-------- ZU PRÜFENDER TEXT --------

Auftaktrede
Liebe Frauen,
es freut mich, dass wir alle hier sind, um diesen Frauenkampftag gemeinsam zu begehen. Denn wir haben eine gemeinsame Sache, für die wir heute demonstrieren. Wir fordern ein freies und glückliches Leben für alle Frauen, für alle Menschen!
Was brauchen wir, damit wir frei und glücklich leben können?
Erstmal braucht es materielle Ressourcen – zum Beispiel in Form eines bedingungslosen Grundeinkommens. Nur so kann verhindert werden, dass Menschen gezwungen sind sich ausbeuten zu lassen, um sich das Nötigste für ihr Überleben leisten zu können. Nur so kann Armut verhindert werden, die nachweislich krank macht und Menschen zu unsozialem Verhalten zwingt.
Und nur so können wir ein Leben ohne Abhängigkeit führen.
Außerdem brauchen wir eine Gesellschaft im Sinne einer Gemeinschaft, die die Betreuung von Kindern, Alten, Kranken und Menschen mit besonderen Bedürfnissen als gemeinsame Aufgabe sieht. Damit nicht wieder Frauen diejenigen sind, die allein die Pflege übernehmen.

-------- ANGABEN --------

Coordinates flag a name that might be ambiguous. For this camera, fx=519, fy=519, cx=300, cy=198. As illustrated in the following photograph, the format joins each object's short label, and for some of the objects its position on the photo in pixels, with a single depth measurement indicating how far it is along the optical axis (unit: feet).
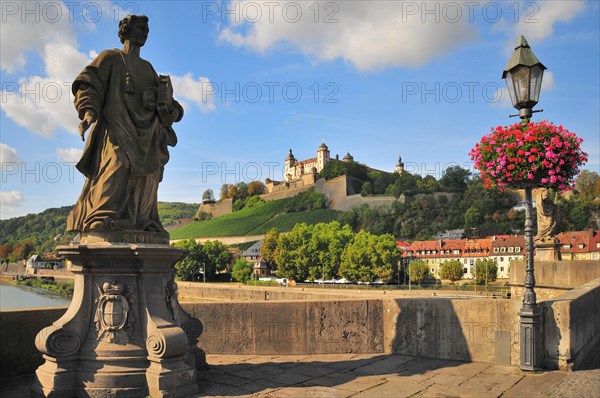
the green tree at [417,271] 236.84
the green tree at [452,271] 246.88
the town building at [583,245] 232.12
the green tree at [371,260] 227.40
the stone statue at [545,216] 42.93
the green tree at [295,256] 248.73
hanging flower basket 22.47
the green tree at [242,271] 276.00
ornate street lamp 22.80
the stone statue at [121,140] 18.45
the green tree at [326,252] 243.40
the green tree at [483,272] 230.89
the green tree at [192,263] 276.21
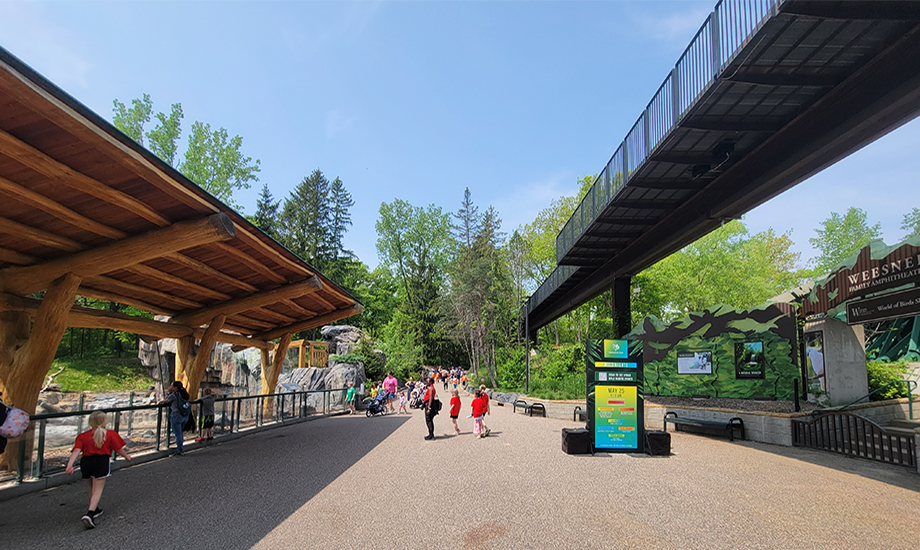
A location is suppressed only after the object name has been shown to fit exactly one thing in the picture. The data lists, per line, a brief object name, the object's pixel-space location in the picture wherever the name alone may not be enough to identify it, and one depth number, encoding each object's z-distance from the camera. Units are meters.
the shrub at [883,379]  15.72
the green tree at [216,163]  38.72
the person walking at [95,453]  6.28
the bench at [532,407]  21.27
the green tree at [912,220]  53.19
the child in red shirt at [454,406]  16.06
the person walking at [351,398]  25.52
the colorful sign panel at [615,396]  11.84
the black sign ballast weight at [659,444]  11.41
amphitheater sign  11.66
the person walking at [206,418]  13.09
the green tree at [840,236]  54.22
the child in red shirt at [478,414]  14.79
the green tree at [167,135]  37.44
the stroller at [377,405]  22.61
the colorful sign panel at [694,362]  18.91
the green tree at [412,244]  65.94
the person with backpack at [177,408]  11.33
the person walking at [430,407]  14.42
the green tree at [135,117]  36.34
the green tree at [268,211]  54.13
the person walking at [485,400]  14.90
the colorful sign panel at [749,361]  17.20
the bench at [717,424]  13.95
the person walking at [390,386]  26.69
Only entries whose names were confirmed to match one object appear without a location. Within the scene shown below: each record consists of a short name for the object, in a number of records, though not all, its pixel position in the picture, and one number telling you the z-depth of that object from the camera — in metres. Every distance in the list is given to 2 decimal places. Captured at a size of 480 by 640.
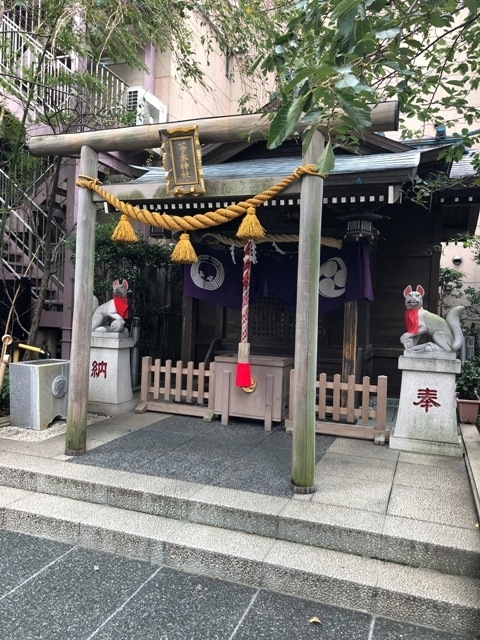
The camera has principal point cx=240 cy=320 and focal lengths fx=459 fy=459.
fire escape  8.34
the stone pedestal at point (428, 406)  5.79
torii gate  4.46
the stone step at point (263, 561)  3.15
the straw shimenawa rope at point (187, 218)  4.70
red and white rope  6.66
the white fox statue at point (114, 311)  7.70
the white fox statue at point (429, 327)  5.98
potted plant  7.18
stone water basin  6.43
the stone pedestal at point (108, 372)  7.50
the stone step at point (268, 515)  3.51
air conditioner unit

--------

◆ AUFGABEN ◆
a) Gib den Abschnitt der Auftaktrede zwischen „Was brauchen wir, damit“ und „die Pflege übernehmen.“ einschließlich beider Stellen wortgetreu wieder.
b) Zähle alle Gruppen von Menschen auf, deren Betreuung laut der Auftaktrede die Gesellschaft als gemeinsame Aufgabe sehen soll.

◆ LÖSUNGEN ◆
a)
Was brauchen wir, damit wir frei und glücklich leben können?
Erstmal braucht es materielle Ressourcen – zum Beispiel in Form eines bedingungslosen Grundeinkommens. Nur so kann verhindert werden, dass Menschen gezwungen sind sich ausbeuten zu lassen, um sich das Nötigste für ihr Überleben leisten zu können. Nur so kann Armut verhindert werden, die nachweislich krank macht und Menschen zu unsozialem Verhalten zwingt.
Und nur so können wir ein Leben ohne Abhängigkeit führen.
Außerdem brauchen wir eine Gesellschaft im Sinne einer Gemeinschaft, die die Betreuung von Kindern, Alten, Kranken und Menschen mit besonderen Bedürfnissen als gemeinsame Aufgabe sieht. Damit nicht wieder Frauen diejenigen sind, die allein die Pflege übernehmen.

b) Kinder, Alte, Kranke, Menschen mit besonderen Bedürfnissen